Brad wrote that even Deepak Chopra doesn’t know for sure what happens to us when we die, even though he has a large following of devotees who believe he does. I agree with him about that. Although Brad made statements that he believes to be true and has no hard evidence to back it up either. Mainly, his statement “there is a God”. No one knows for sure and he can’t prove there is no life after death. It’s all opinion and speculation.
I guess I got more caught up with him using the word “God.” I thought he was going to preach his new religion. He wasn’t, but I had to read further to find that out. You have to admit God can be an emotionally charged word. There are some so-called religious groups who kill for worshipping the “wrong” God.
Reading Brad’s book helped me clear up any confusion I had about my own beliefs. I don’t like to be labeled as this or that. I don’t join groups because one of my favorite questions is “why?” and the leaders of the group usually get annoyed with me. And that’s ok with me.

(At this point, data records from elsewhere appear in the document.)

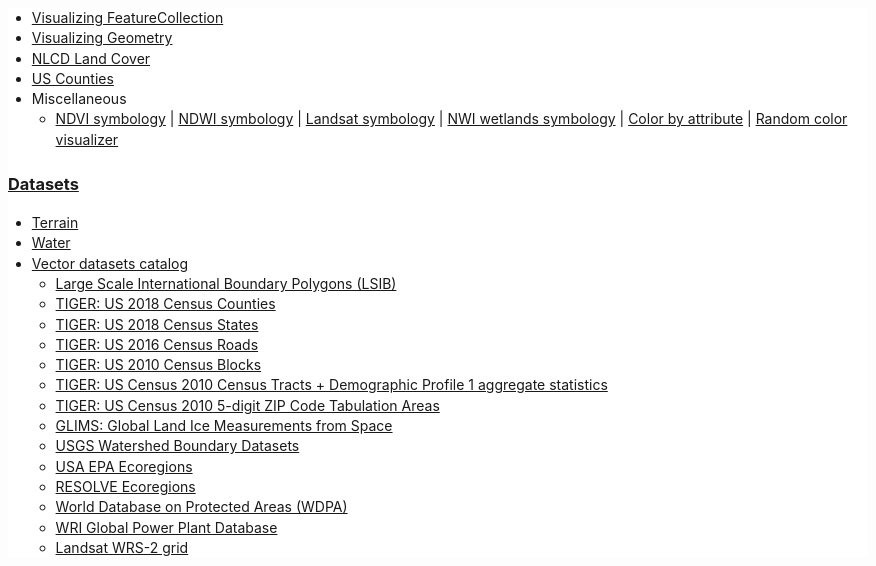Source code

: * [Visualizing FeatureCollection](https://github.com/giswqs/qgis-earthengine-examples/blob/master/Visualization/visualizing_feature_collection.py)
* [Visualizing Geometry](https://github.com/giswqs/qgis-earthengine-examples/blob/master/Visualization/visualizing_geometries.py)
* [NLCD Land Cover](https://github.com/giswqs/qgis-earthengine-examples/blob/master/Visualization/nlcd_land_cover.py)
* [US Counties](https://github.com/giswqs/qgis-earthengine-examples/blob/master/Visualization/us_counties.py)
* Miscellaneous
  * [NDVI symbology](https://github.com/giswqs/qgis-earthengine-examples/tree/master/Visualization/ndvi_symbology.py) | [NDWI symbology](https://github.com/giswqs/qgis-earthengine-examples/tree/master/Visualization/ndvi_symbology.py) | [Landsat symbology](https://github.com/giswqs/qgis-earthengine-examples/tree/master/Visualization/landsat_symbology.py) | [NWI wetlands symbology](https://github.com/giswqs/qgis-earthengine-examples/tree/master/Visualization/nwi_wetlands_symbology.py) | [Color by attribute](https://github.com/giswqs/qgis-earthengine-examples/tree/master/Visualization/color_by_attribute.py) | [Random color visualizer](https://github.com/giswqs/qgis-earthengine-examples/tree/master/Visualization/random_color_visualizer.py)

### [Datasets](https://github.com/giswqs/qgis-earthengine-examples/tree/master/Datasets)

* [Terrain](https://github.com/giswqs/qgis-earthengine-examples/tree/master/Datasets/Terrain)
* [Water](https://github.com/giswqs/qgis-earthengine-examples/tree/master/Datasets/Water)
* [Vector datasets catalog](https://github.com/giswqs/qgis-earthengine-examples/tree/master/Datasets/Vectors)
  * [Large Scale International Boundary Polygons (LSIB)](https://github.com/giswqs/qgis-earthengine-examples/tree/master/Datasets/Vectors/international_boundary.py)
  * [TIGER: US 2018 Census Counties](https://github.com/giswqs/qgis-earthengine-examples/tree/master/Datasets/Vectors/us_census_counties.py)
  * [TIGER: US 2018 Census States](https://github.com/giswqs/qgis-earthengine-examples/tree/master/Datasets/Vectors/us_census_states.py)
  * [TIGER: US 2016 Census Roads](https://github.com/giswqs/qgis-earthengine-examples/tree/master/Datasets/Vectors/us_census_roads.py)
  * [TIGER: US 2010 Census Blocks](https://github.com/giswqs/qgis-earthengine-examples/tree/master/Datasets/Vectors/us_census_blocks.py)
  * [TIGER: US Census 2010 Census Tracts + Demographic Profile 1 aggregate statistics](https://github.com/giswqs/qgis-earthengine-examples/tree/master/Datasets/Vectors/us_census_tracts.py)
  * [TIGER: US Census 2010 5-digit ZIP Code Tabulation Areas](https://github.com/giswqs/qgis-earthengine-examples/tree/master/Datasets/Vectors/us_census_zip_code.py)
  * [GLIMS: Global Land Ice Measurements from Space](https://github.com/giswqs/qgis-earthengine-examples/tree/master/Datasets/Vectors/global_land_ice_measurements.py)
  * [USGS Watershed Boundary Datasets](https://github.com/giswqs/qgis-earthengine-examples/tree/master/Datasets/Vectors/usgs_watershed_boundary.py)
  * [USA EPA Ecoregions](https://github.com/giswqs/qgis-earthengine-examples/tree/master/Datasets/Vectors/us_epa_ecoregions.py)
  * [RESOLVE Ecoregions](https://github.com/giswqs/qgis-earthengine-examples/tree/master/Datasets/Vectors/resolve_ecoregions.py)
  * [World Database on Protected Areas (WDPA)](https://github.com/giswqs/qgis-earthengine-examples/tree/master/Datasets/Vectors/world_database_on_protected_areas.py)
  * [WRI Global Power Plant Database](https://github.com/giswqs/qgis-earthengine-examples/tree/master/Datasets/Vectors/global_power_plant_database.py)
  * [Landsat WRS-2 grid](https://github.com/giswqs/qgis-earthengine-examples/tree/master/Datasets/Vectors/landsat_wrs2_grid.py)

I practice Zen Buddhism because it helps me stay centered. I do understand that Zen is not taught as being spiritual, however I am a newbie, so I could run across a different author in the future who does see it that way. My other spiritual practices feed my soul or whatever it is. I only know I feel balanced when its part of my life. I guess that’s what Brad was trying to convey. His belief in God maybe makes him feel balanced. I don’t know for sure; I am speculating.
I guess it doesn’t matter what we believe — or not. Brad practices Zen Buddhism and believes in God. I practice Zen Buddhism and don’t believe in God, but see myself as spiritual. And that’s ok.